Allison Quantz for NHPR

Dartmouth College today detailed a new plan to combat sexual harassment and violence, an effort first announced last month. 

The move follows a federal lawsuit filed against the school by seven current and former students, alleging administrators knowingly failed to protect them from abuse. The plaintiffs claim former members of Dartmouth’s prestigious psychological and brain sciences faculty harassed and assaulted them for years.

In the weeks since their claims became public, students, faculty and alumni havedemanded more accountability and action by Dartmouth leadership.

The college has said it disagrees with the allegations laid out in the lawsuit, and will respond in more detail in court.

In meantime, however, President Phil Hanlon is addressing ongoing concerns about women’s safety and inclusion on campus.
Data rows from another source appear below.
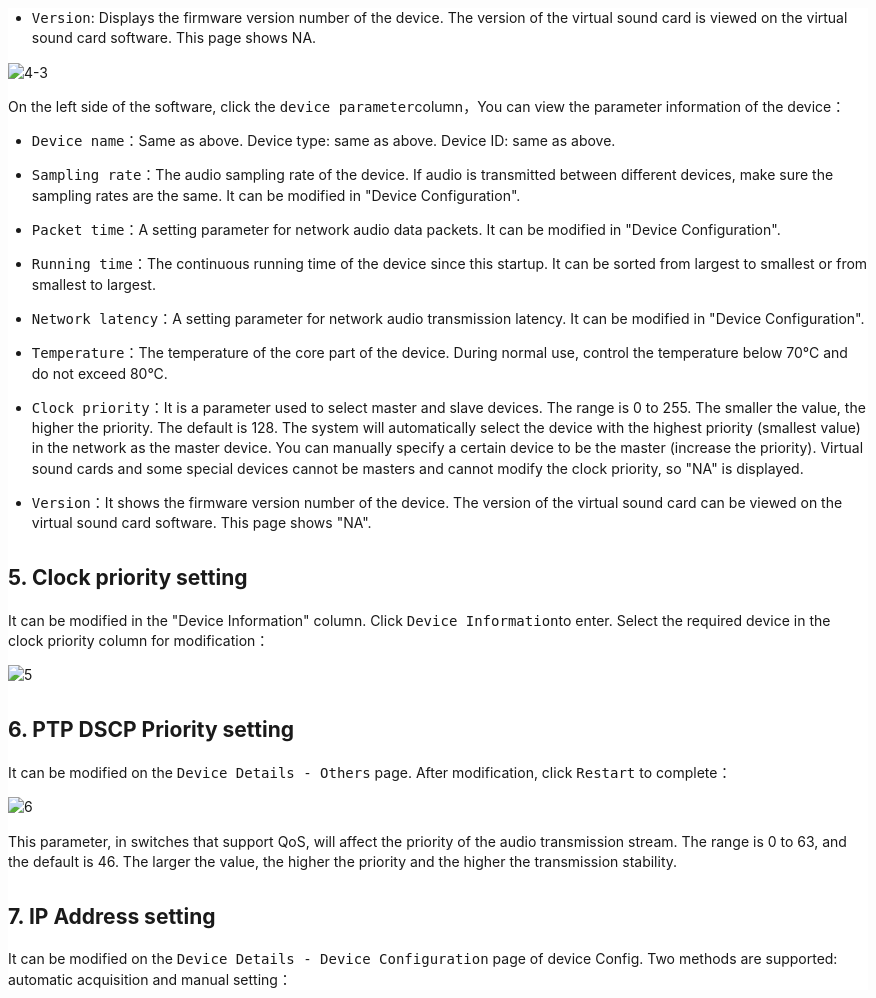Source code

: + <kbd>Version</kbd>: Displays the firmware version number of the device. The version of the virtual sound card is viewed on the virtual sound card software. This page shows NA.

![4-3](https://raw.githubusercontent.com/Digisynthetic/Digisyn-Link-GUI/main/images/12-7.jpg)

On the left side of the software, click the <kbd>device parameter</kbd>column，You can view the parameter information of the device：
+ <kbd>Device name</kbd>：Same as above. Device type: same as above. Device ID: same as above.

+ <kbd>Sampling rate</kbd>：The audio sampling rate of the device. If audio is transmitted between different devices, make sure the sampling rates are the same. It can be modified in "Device Configuration".
+ <kbd>Packet time</kbd>：A setting parameter for network audio data packets. It can be modified in "Device Configuration".
+ <kbd>Running time</kbd>：The continuous running time of the device since this startup. It can be sorted from largest to smallest or from smallest to largest.
+ <kbd>Network latency</kbd>：A setting parameter for network audio transmission latency. It can be modified in "Device Configuration".
+ <kbd>Temperature</kbd>：The temperature of the core part of the device. During normal use, control the temperature below 70°C and do not exceed 80°C.
+ <kbd>Clock priority</kbd>：It is a parameter used to select master and slave devices. The range is 0 to 255. The smaller the value, the higher the priority. The default is 128. The system will automatically select the device with the highest priority (smallest value) in the network as the master device. You can manually specify a certain device to be the master (increase the priority). Virtual sound cards and some special devices cannot be masters and cannot modify the clock priority, so "NA" is displayed.
+ <kbd>Version</kbd>：It shows the firmware version number of the device. The version of the virtual sound card can be viewed on the virtual sound card software. This page shows "NA".



## 5. Clock priority setting
It can be modified in the "Device Information" column. Click <kbd>Device Information</kbd>to enter. Select the required device in the clock priority column for modification：

![5](https://raw.githubusercontent.com/Digisynthetic/Digisyn-Link-GUI/main/images/12-8.jpg)

## 6. PTP DSCP Priority setting
It can be modified on the <kbd>Device Details - Others</kbd> page. After modification, click <kbd>Restart</kbd> to complete：

![6](https://raw.githubusercontent.com/Digisynthetic/Digisyn-Link-GUI/main/images/12-9.jpg)

This parameter, in switches that support QoS, will affect the priority of the audio transmission stream. The range is 0 to 63, and the default is 46. The larger the value, the higher the priority and the higher the transmission stability.

## 7. IP Address setting
It can be modified on the <kbd>Device Details - Device Configuration</kbd> page of device Config. Two methods are supported: automatic acquisition and manual setting：
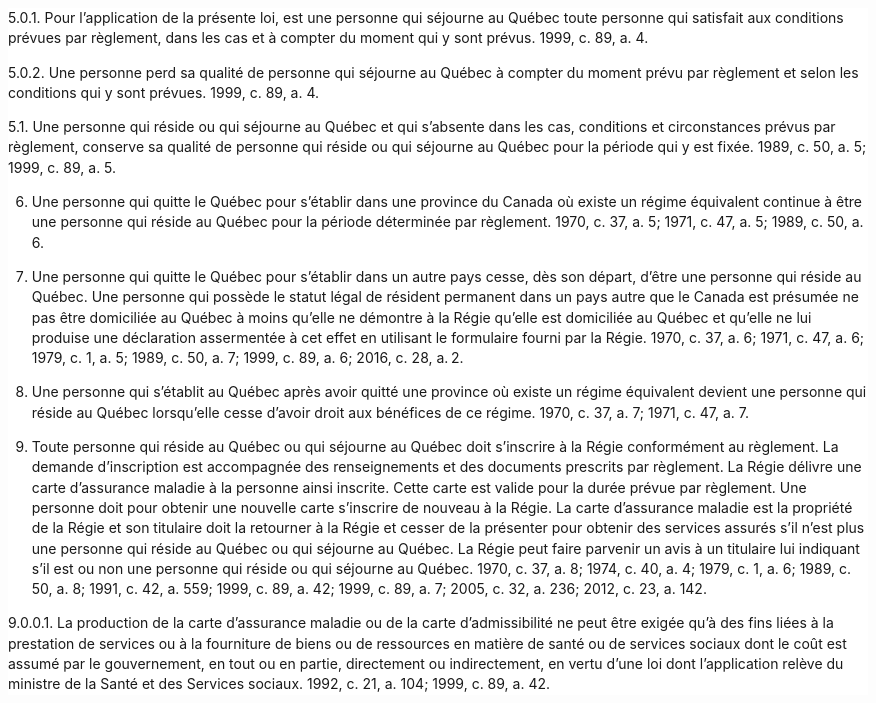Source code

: 5.0.1. Pour l’application de la présente loi, est une personne qui séjourne au Québec toute personne qui satisfait aux conditions prévues par règlement, dans les cas et à compter du moment qui y sont prévus.
1999, c. 89, a. 4.

5.0.2. Une personne perd sa qualité de personne qui séjourne au Québec à compter du moment prévu par règlement et selon les conditions qui y sont prévues.
1999, c. 89, a. 4.

5.1. Une personne qui réside ou qui séjourne au Québec et qui s’absente dans les cas, conditions et circonstances prévus par règlement, conserve sa qualité de personne qui réside ou qui séjourne au Québec pour la période qui y est fixée.
1989, c. 50, a. 5; 1999, c. 89, a. 5.

6. Une personne qui quitte le Québec pour s’établir dans une province du Canada où existe un régime équivalent continue à être une personne qui réside au Québec pour la période déterminée par règlement.
1970, c. 37, a. 5; 1971, c. 47, a. 5; 1989, c. 50, a. 6.

7. Une personne qui quitte le Québec pour s’établir dans un autre pays cesse, dès son départ, d’être une personne qui réside au Québec.
Une personne qui possède le statut légal de résident permanent dans un pays autre que le Canada est présumée ne pas être domiciliée au Québec à moins qu’elle ne démontre à la Régie qu’elle est domiciliée au Québec et qu’elle ne lui produise une déclaration assermentée à cet effet en utilisant le formulaire fourni par la Régie.
1970, c. 37, a. 6; 1971, c. 47, a. 6; 1979, c. 1, a. 5; 1989, c. 50, a. 7; 1999, c. 89, a. 6; 2016, c. 28, a. 2.

8. Une personne qui s’établit au Québec après avoir quitté une province où existe un régime équivalent devient une personne qui réside au Québec lorsqu’elle cesse d’avoir droit aux bénéfices de ce régime.
1970, c. 37, a. 7; 1971, c. 47, a. 7.

9. Toute personne qui réside au Québec ou qui séjourne au Québec doit s’inscrire à la Régie conformément au règlement.
La demande d’inscription est accompagnée des renseignements et des documents prescrits par règlement.
La Régie délivre une carte d’assurance maladie à la personne ainsi inscrite. Cette carte est valide pour la durée prévue par règlement. Une personne doit pour obtenir une nouvelle carte s’inscrire de nouveau à la Régie.
La carte d’assurance maladie est la propriété de la Régie et son titulaire doit la retourner à la Régie et cesser de la présenter pour obtenir des services assurés s’il n’est plus une personne qui réside au Québec ou qui séjourne au Québec.
La Régie peut faire parvenir un avis à un titulaire lui indiquant s’il est ou non une personne qui réside ou qui séjourne au Québec.
1970, c. 37, a. 8; 1974, c. 40, a. 4; 1979, c. 1, a. 6; 1989, c. 50, a. 8; 1991, c. 42, a. 559; 1999, c. 89, a. 42; 1999, c. 89, a. 7; 2005, c. 32, a. 236; 2012, c. 23, a. 142.

9.0.0.1. La production de la carte d’assurance maladie ou de la carte d’admissibilité ne peut être exigée qu’à des fins liées à la prestation de services ou à la fourniture de biens ou de ressources en matière de santé ou de services sociaux dont le coût est assumé par le gouvernement, en tout ou en partie, directement ou indirectement, en vertu d’une loi dont l’application relève du ministre de la Santé et des Services sociaux.
1992, c. 21, a. 104; 1999, c. 89, a. 42.
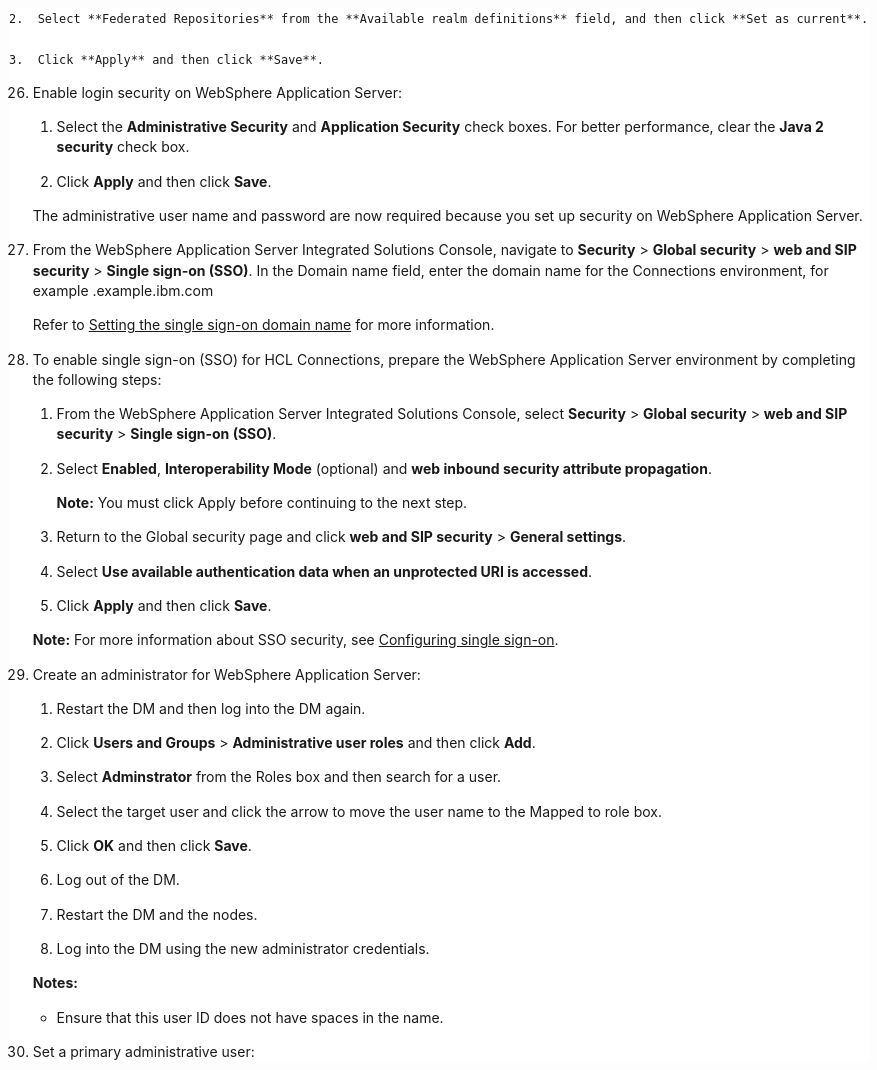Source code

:     2.  Select **Federated Repositories** from the **Available realm definitions** field, and then click **Set as current**.

    3.  Click **Apply** and then click **Save**.

26. Enable login security on WebSphere Application Server:

    1.  Select the **Administrative Security** and **Application Security** check boxes. For better performance, clear the **Java 2 security** check box.

    2.  Click **Apply** and then click **Save**.

    The administrative user name and password are now required because you set up security on WebSphere Application Server.

27. From the WebSphere Application Server Integrated Solutions Console, navigate to **Security** \> **Global security** \> **web and SIP security** \> **Single sign-on \(SSO\)**. In the Domain name field, enter the domain name for the Connections environment, for example .example.ibm.com

    Refer to [Setting the single sign-on domain name](../secure/t_set_SSO_domain-name.md) for more information.

28. To enable single sign-on \(SSO\) for HCL Connections, prepare the WebSphere Application Server environment by completing the following steps:

    1.  From the WebSphere Application Server Integrated Solutions Console, select **Security** \> **Global security** \> **web and SIP security** \> **Single sign-on \(SSO\)**.

    2.  Select **Enabled**, **Interoperability Mode** \(optional\) and **web inbound security attribute propagation**.

        **Note:** You must click Apply before continuing to the next step.

    3.  Return to the Global security page and click **web and SIP security** \> **General settings**.

    4.  Select **Use available authentication data when an unprotected URI is accessed**.

    5.  Click **Apply** and then click **Save**.

    **Note:** For more information about SSO security, see [Configuring single sign-on](../secure/c_sec_config_sso.md).

29. Create an administrator for WebSphere Application Server:

    1.  Restart the DM and then log into the DM again.

    2.  Click **Users and Groups** \> **Administrative user roles** and then click **Add**.

    3.  Select **Adminstrator** from the Roles box and then search for a user.

    4.  Select the target user and click the arrow to move the user name to the Mapped to role box.

    5.  Click **OK** and then click **Save**.

    6.  Log out of the DM.

    7.  Restart the DM and the nodes.

    8.  Log into the DM using the new administrator credentials.

    **Notes:**

    -   Ensure that this user ID does not have spaces in the name.
30. Set a primary administrative user:
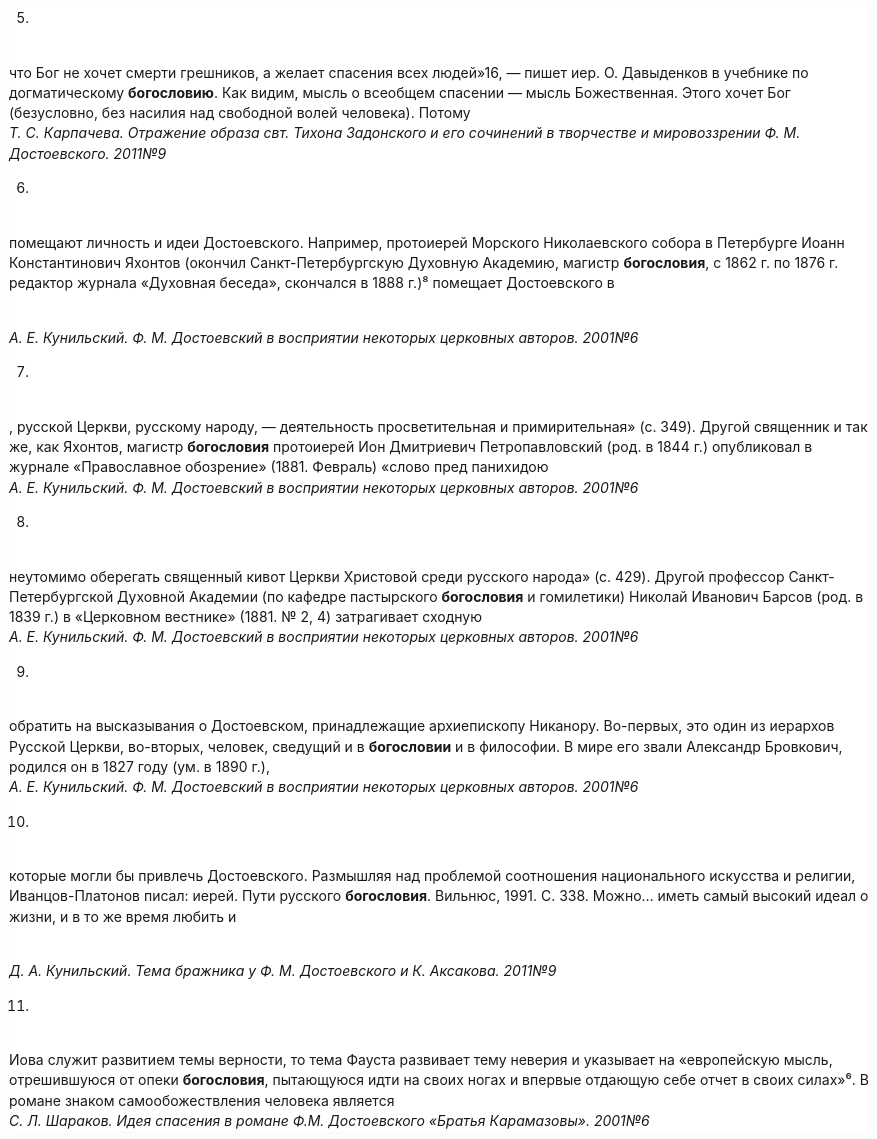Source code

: 5.
<br>что Бог не хочет смерти грешников, а желает спасения
  всех людей»16, — пишет иер. О. Давыденков в учебнике по догматическому
  **богословию**. Как видим, мысль о всеобщем спасении — мысль Божественная.
  Этого хочет Бог (безусловно, без насилия над свободной волей
  человека). Потому
<br> *Т. С. Карпачева. Отражение образа свт. Тихона Задонского и его сочинений в творчестве и мировоззрении Ф. М. Достоевского. 2011№9* 

6.
<br>помещают личность и
  идеи Достоевского. Например, протоиерей Морского Николаевского собора в
  Петербурге Иоанн Константинович Яхонтов (окончил Санкт-Петербургскую
  Духовную Академию, магистр **богословия**, с 1862 г. по 1876 г. редактор
  журнала «Духовная беседа», скончался в 1888 г.)⁸ помещает Достоевского в
  
<br> *А. Е. Кунильский. Ф. М. Достоевский в восприятии некоторых церковных авторов. 2001№6* 

7.
<br>, русской Церкви,
  русскому народу, — деятельность просветительная и примирительная»
  (с. 349).
  Другой священник и так же, как Яхонтов, магистр **богословия** протоиерей
  Ион Дмитриевич Петропавловский (род. в 1844 г.) опубликовал в журнале
  «Православное обозрение» (1881. Февраль) «слово пред панихидою 
<br> *А. Е. Кунильский. Ф. М. Достоевский в восприятии некоторых церковных авторов. 2001№6* 

8.
<br>неутомимо оберегать
  священный кивот Церкви Христовой среди русского народа» (с. 429).
  Другой профессор Санкт-Петербургской Духовной Академии (по кафедре
  пастырского **богословия** и гомилетики) Николай Иванович Барсов (род. в
  1839 г.) в «Церковном вестнике» (1881. № 2, 4) затрагивает сходную 
<br> *А. Е. Кунильский. Ф. М. Достоевский в восприятии некоторых церковных авторов. 2001№6* 

9.
<br>обратить на высказывания о Достоевском,
  принадлежащие архиепископу Никанору. Во-первых, это один из иерархов
  Русской Церкви, во-вторых, человек, сведущий и в **богословии** и в
  философии. В мире его звали Александр Бровкович, родился он в 1827 году
  (ум. в 1890 г.), 
<br> *А. Е. Кунильский. Ф. М. Достоевский в восприятии некоторых церковных авторов. 2001№6* 

10.
<br>которые могли бы привлечь
  Достоевского.
  Размышляя над проблемой соотношения национального искусства и религии,
  Иванцов-Платонов писал:
    иерей. Пути русского **богословия**. Вильнюс, 1991. С. 338.
    Можно… иметь самый высокий идеал о жизни, и в то же время любить и
  
<br> *Д. А. Кунильский. Тема бражника у Ф. М. Достоевского и К. Аксакова. 2011№9* 

11.
<br> Иова служит развитием
  темы верности, то тема Фауста развивает тему неверия и указывает на
  «европейскую мысль, отрешившуюся от опеки **богословия**, пытающуюся идти на
  своих ногах и впервые отдающую себе отчет в своих силах»⁶. B романе
  знаком самообожествления человека является
<br> *С. Л. Шараков. Идея спасения в романе Ф.М. Достоевского «Братья Карамазовы». 2001№6*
The plan announced Thursday, called the Campus Climate and Culture Initiative, appears to form the backbone of that response.

It wraps in previously announced initiatives – including reviews of all departments looking at issues of inclusion, as well as revisions to sexual misconduct policies – with new efforts.

All faculty, postdoctoral researchers, students and staff will now receive a consistent, mandatory Title IX training, and administrators say they will expand the Title IX office. The school is also pledging to hire more mental health counselors and allocate more money toward recruitment of diverse faculty.

In addition, Dartmouth has named a new external advisory committee that will conduct an annual review, to be made public, looking at the school’s sexual harassment prevention and response efforts.

“As senior leaders, we will commit the resources and energy required to overcome the biases and barriers that women and many others face on our campus,” wrote President Phil Hanlon in an email to students, faculty and staff that was also signed by other members of the school’s leadership team.

An attorney representing the seven women who filed the November lawsuit issued a statement Thursday criticizing the plan. 

"To the extent that Dartmouth now seeks to conform its policies to the requirements of federal law, we certainly support this long overdue step,” wrote Deborah Marcuse, with the firm Sanford Heisler Sharp. “Until Dartmouth commits to making the women whose ‘courage’ President Hanlon claims to ‘admire’ full partners in crafting and implementing reforms, each new ‘comprehensive initiative’ will continue to miss the mark."

Members of the group Dartmouth Community Against Gender Harassment & Sexual Violence (DCGHSV), representing about 70 current students and alumni, were more measured in their criticism. “I do see this as a step in the right direction,” said alumna Diana Whitney, “and yet it’s not specific enough.”

She would like to see a commitment to greater transparency in the form of more frequent public reporting, she said, as well as more mental health and support resources put toward helping survivors navigate the reporting process.  

DCGHSV plans to meet with Dartmouth administrators in the coming weeks.